**Extracted entries**

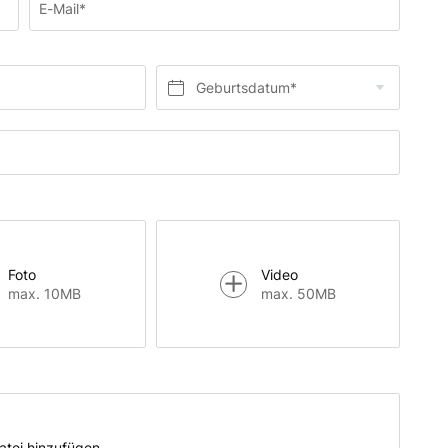
E-Mail*
Geburtsdatum*
Foto
Video
max. 10MB
max. 50MB
atei hinzufügen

**Work required**
Quote the entries in full. Any image among them is to be omitted from the copy.

**Written reply**
E-Mail*
Geburtsdatum*
Foto
Video
max. 10MB
max. 50MB
atei hinzufügen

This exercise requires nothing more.